→ **DIRECTIONS**:
Reproduce the material exactly, omitting nothing.

(Items from a data source)
* Begin *

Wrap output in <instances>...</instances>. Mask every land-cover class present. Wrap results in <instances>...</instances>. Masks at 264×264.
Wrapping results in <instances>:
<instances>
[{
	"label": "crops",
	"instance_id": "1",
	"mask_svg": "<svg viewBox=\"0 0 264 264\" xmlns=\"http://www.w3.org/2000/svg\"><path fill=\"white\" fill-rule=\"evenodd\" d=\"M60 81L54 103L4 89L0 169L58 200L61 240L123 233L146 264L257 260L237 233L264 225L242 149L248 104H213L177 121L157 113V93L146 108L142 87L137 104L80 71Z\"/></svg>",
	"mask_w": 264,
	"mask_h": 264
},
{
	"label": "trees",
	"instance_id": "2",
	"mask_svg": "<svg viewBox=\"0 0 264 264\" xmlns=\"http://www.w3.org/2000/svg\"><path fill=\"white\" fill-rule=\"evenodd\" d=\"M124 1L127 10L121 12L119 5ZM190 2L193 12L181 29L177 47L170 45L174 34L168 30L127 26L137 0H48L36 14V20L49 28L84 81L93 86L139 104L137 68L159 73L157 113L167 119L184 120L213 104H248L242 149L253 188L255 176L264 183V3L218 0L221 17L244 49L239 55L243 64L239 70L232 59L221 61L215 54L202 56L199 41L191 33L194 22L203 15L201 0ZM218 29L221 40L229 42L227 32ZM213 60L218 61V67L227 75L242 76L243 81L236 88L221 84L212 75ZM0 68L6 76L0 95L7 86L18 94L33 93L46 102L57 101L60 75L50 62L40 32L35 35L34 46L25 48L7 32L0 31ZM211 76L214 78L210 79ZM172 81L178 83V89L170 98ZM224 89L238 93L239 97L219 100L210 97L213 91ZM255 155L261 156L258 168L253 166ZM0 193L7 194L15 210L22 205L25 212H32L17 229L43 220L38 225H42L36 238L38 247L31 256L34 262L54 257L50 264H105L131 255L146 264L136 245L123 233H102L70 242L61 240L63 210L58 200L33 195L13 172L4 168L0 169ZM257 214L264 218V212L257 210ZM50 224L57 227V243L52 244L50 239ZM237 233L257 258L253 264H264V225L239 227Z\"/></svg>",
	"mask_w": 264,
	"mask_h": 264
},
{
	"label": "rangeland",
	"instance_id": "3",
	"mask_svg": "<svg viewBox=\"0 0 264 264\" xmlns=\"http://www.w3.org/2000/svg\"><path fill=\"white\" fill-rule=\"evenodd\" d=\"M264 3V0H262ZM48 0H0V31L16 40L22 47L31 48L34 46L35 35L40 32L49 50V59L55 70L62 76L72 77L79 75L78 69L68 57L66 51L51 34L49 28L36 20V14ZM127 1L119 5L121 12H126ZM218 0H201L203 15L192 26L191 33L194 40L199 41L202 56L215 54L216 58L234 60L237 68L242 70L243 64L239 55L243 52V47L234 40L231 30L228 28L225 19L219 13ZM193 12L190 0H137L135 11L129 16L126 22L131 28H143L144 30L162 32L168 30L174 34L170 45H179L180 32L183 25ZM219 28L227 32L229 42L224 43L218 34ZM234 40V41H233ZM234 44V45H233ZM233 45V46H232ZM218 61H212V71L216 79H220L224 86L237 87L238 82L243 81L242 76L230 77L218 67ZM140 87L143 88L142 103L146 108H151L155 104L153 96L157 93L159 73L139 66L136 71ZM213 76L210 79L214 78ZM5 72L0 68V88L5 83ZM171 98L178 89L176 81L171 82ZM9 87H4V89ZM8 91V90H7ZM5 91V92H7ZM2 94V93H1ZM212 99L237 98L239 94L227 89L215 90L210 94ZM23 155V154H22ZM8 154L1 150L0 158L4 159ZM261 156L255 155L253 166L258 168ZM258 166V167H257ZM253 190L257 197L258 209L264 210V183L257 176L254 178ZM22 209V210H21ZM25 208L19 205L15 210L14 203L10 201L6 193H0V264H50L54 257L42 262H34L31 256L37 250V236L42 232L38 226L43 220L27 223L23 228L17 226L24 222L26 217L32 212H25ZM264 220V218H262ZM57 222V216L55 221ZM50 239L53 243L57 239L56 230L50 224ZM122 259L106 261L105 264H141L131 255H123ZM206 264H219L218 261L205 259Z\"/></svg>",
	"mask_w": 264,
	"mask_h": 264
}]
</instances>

* End *

→ **EXERCISE RESPONSE**:
Wrap output in <instances>...</instances>. Mask every land-cover class present. Wrap results in <instances>...</instances>. Masks at 264×264.
Wrapping results in <instances>:
<instances>
[{
	"label": "crops",
	"instance_id": "1",
	"mask_svg": "<svg viewBox=\"0 0 264 264\" xmlns=\"http://www.w3.org/2000/svg\"><path fill=\"white\" fill-rule=\"evenodd\" d=\"M60 81L54 103L4 89L0 169L58 200L61 240L123 233L146 264L257 260L237 233L264 225L242 149L248 104H213L177 121L157 113V93L146 108L142 87L137 104L80 71Z\"/></svg>",
	"mask_w": 264,
	"mask_h": 264
},
{
	"label": "trees",
	"instance_id": "2",
	"mask_svg": "<svg viewBox=\"0 0 264 264\" xmlns=\"http://www.w3.org/2000/svg\"><path fill=\"white\" fill-rule=\"evenodd\" d=\"M124 1L127 10L121 12L119 5ZM190 2L193 12L181 29L177 47L170 45L174 34L168 30L127 26L137 0H48L36 14V20L49 28L84 81L93 86L139 104L137 68L159 73L157 113L167 119L184 120L213 104H248L242 149L253 188L255 176L264 183V3L218 0L221 17L244 49L239 55L243 64L239 70L232 59L221 61L215 54L202 56L199 41L191 33L194 22L203 15L201 0ZM218 29L221 40L229 42L227 32ZM213 60L218 61V67L227 75L242 76L243 81L236 88L221 84L212 75ZM0 68L6 76L0 95L7 86L18 94L33 93L46 102L57 101L60 75L50 62L40 32L35 35L34 46L25 48L7 32L0 31ZM211 76L214 78L210 79ZM172 81L178 83V89L170 98ZM224 89L238 93L239 97L219 100L210 97L213 91ZM255 155L261 156L258 168L253 166ZM0 193L7 194L15 210L22 205L25 212H32L17 229L43 220L38 225H42L36 238L38 247L31 256L34 262L54 257L50 264H105L131 255L146 264L136 245L123 233H102L70 242L61 240L63 210L58 200L33 195L13 172L4 168L0 169ZM257 214L264 218V212L257 210ZM50 224L57 227V243L52 244L50 239ZM237 233L257 258L253 264H264V225L239 227Z\"/></svg>",
	"mask_w": 264,
	"mask_h": 264
},
{
	"label": "rangeland",
	"instance_id": "3",
	"mask_svg": "<svg viewBox=\"0 0 264 264\" xmlns=\"http://www.w3.org/2000/svg\"><path fill=\"white\" fill-rule=\"evenodd\" d=\"M264 3V0H262ZM48 0H0V31L16 40L22 47L31 48L34 46L35 35L40 32L49 50V59L55 70L62 76L72 77L79 75L78 69L68 57L66 51L51 34L49 28L36 20V14ZM127 1L119 5L121 12H126ZM218 0H201L203 15L192 26L191 33L194 40L199 41L202 56L215 54L216 58L234 60L237 68L242 70L243 64L239 55L243 52V47L234 40L231 30L228 28L225 19L219 13ZM193 12L190 0H137L135 11L129 16L126 22L131 28H143L144 30L162 32L168 30L174 34L170 45H179L180 32L183 25ZM219 28L227 32L229 42L224 43L218 34ZM234 40V41H233ZM234 44V45H233ZM233 45V46H232ZM218 61H212V71L216 79H220L224 86L237 87L238 82L243 81L242 76L230 77L218 67ZM140 87L143 88L142 103L146 108H151L155 104L153 96L157 93L159 73L139 66L136 71ZM213 76L210 79L214 78ZM5 72L0 68V88L5 83ZM171 98L178 89L176 81L171 82ZM9 87H4V89ZM8 91V90H7ZM5 91V92H7ZM2 94V93H1ZM212 99L237 98L239 94L227 89L215 90L210 94ZM23 155V154H22ZM8 154L1 150L0 158L4 159ZM261 156L255 155L253 166L258 168ZM258 166V167H257ZM253 190L257 197L258 209L264 210V183L257 176L254 178ZM22 209V210H21ZM25 208L19 205L15 210L14 203L10 201L6 193H0V264H50L54 257L42 262H34L31 256L37 250V236L42 232L38 226L43 220L27 223L23 228L17 226L24 222L26 217L32 212H25ZM264 220V218H262ZM57 222V216L55 221ZM50 239L53 243L57 239L56 230L50 224ZM122 259L106 261L105 264H141L131 255H123ZM206 264H219L218 261L205 259Z\"/></svg>",
	"mask_w": 264,
	"mask_h": 264
}]
</instances>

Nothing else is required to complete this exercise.